TEXTO DO EXERCÍCIO —
━━━━━━━━━━━━━━━━
O número de servidores comissionados – admitidos sem concurso público e por tempo indeterminado – supera o de efetivos em órgãos do Poder Executivo e no Legislativo de 156 municípios do Estado (63% das 246 cidades), mostra levantamento feito pelo Ministério Público Especial do Tribunal de Contas dos Municípios (TCM). Apesar da determinação da Constituição e do Supremo Tribunal Federal (STF) para que os funcionários sem concurso não ultrapassem os 50% dos efetivos, o total de comissionados chega a ser 5.700% superior ao de concursados – é o caso da Orquestra Sinfônica do Município de Goiânia (veja quadro).
Entre órgãos e poderes irregulares, mais da metade (81) são câmaras municipais e 22 são prefeituras. Do que resta, a maioria está ligada às áreas de Saúde e Assistência Social. Se for levado em conta o total de contratos, o número de comissionados pode chegar a até 98% dos funcionários.
Segundo o levantamento, em 17 municípios o número de comissionados em órgãos do Executivo e no Legislativo está mais de 1.000% acima do que o total de efetivos. Além de Goiânia, estão na relação, entre outros, Itumbiara, Mineiros, Rio Verde (em três órgãos), Águas Lindas de Goiás, Trindade e Nerópolis. Em apenas 8 dos 156 municípios – 5% –, a desproporção está próxima dos 50% aceitos em lei.
Orquestra
Segundo a lei brasileira, músicos não poderiam assumir cargos em comissão já que não entram nas situações já mencionadas de chefia, direção e assessoramento. O secretário de Cultura, Kleber Adorno, informa que não discutiu a realização de concurso público para os músicos com o prefeito Iris Rezende (PMDB), mas afirma que a abertura de vagas não está descartada.
O secretário diz ainda que a orquestra tem uma condição diferenciada. “No Brasil inteiro as orquestras são formadas por comissionados, em razão do número baixo de músicos e da alta migração dos mesmos. Eles mudam com frequência de cidade, para estudar ou para integrar outro trabalho. E se sai um músico, ele precisa ser substituído imediatamente, sob pena de não termos uma orquestra completa”, esclarece Adorno.
A Câmara de Morrinhos aparece em segundo lugar na lista de órgãos municipais com excesso de comissionados – 5.100%. Dos seus 52 servidores, apenas um é concursado e responde pela secretaria-geral da Casa. O restante – entre eles auxiliares de limpeza e administrativos e telefonistas – é selecionado pelo próprio presidente ou através de indicações dos vereadores.
━━━━━━━━━━━━━━━━
DADOS FORNECIDOS —
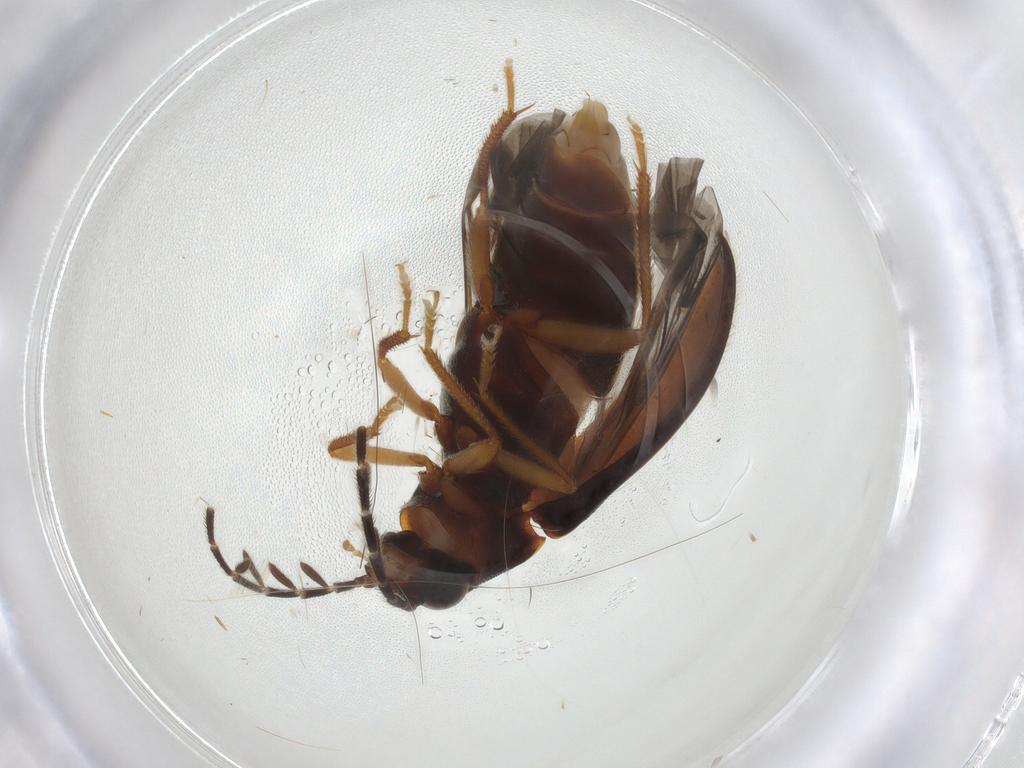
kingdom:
━━━━━━━━━━━━━━━━
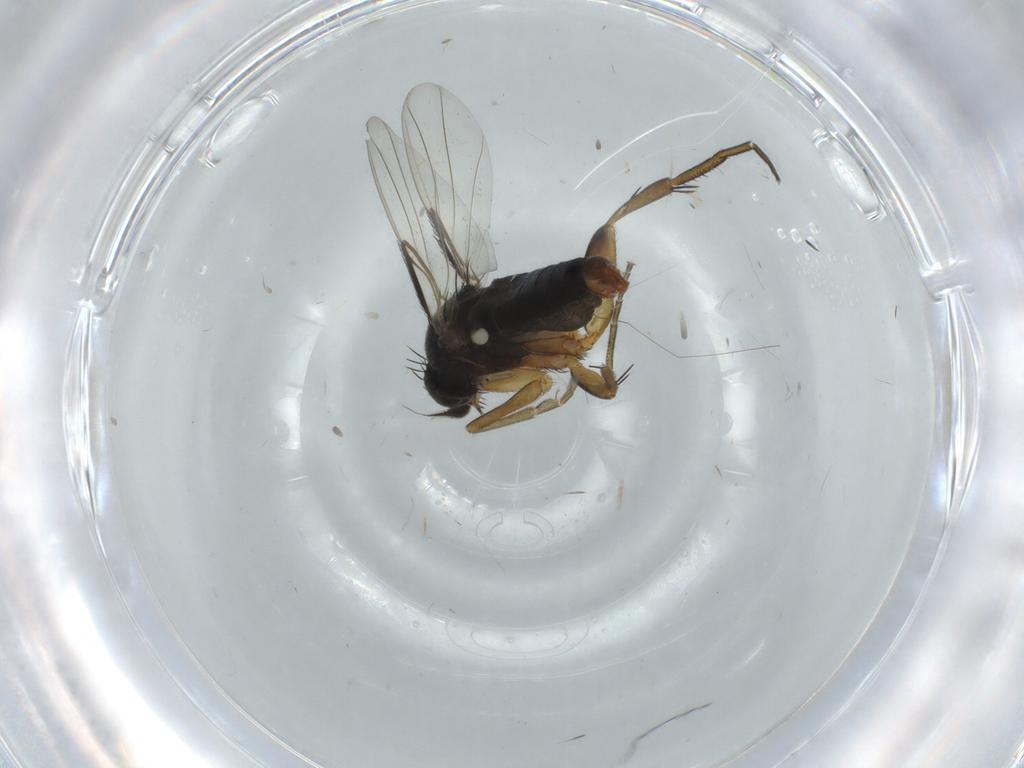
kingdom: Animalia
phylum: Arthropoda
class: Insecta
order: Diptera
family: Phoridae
━━━━━━━━━━━━━━━━
TAREFA — Transcreva, da reportagem sobre servidores comissionados, o trecho que vai de "Segundo o levantamento, em" até "aceitos em lei.". Os itens vêm de outra fonte.

RESPOSTA ESCRITA —
Segundo o levantamento, em 17 municípios o número de comissionados em órgãos do Executivo e no Legislativo está mais de 1.000% acima do que o total de efetivos. Além de Goiânia, estão na relação, entre outros, Itumbiara, Mineiros, Rio Verde (em três órgãos), Águas Lindas de Goiás, Trindade e Nerópolis. Em apenas 8 dos 156 municípios – 5% –, a desproporção está próxima dos 50% aceitos em lei.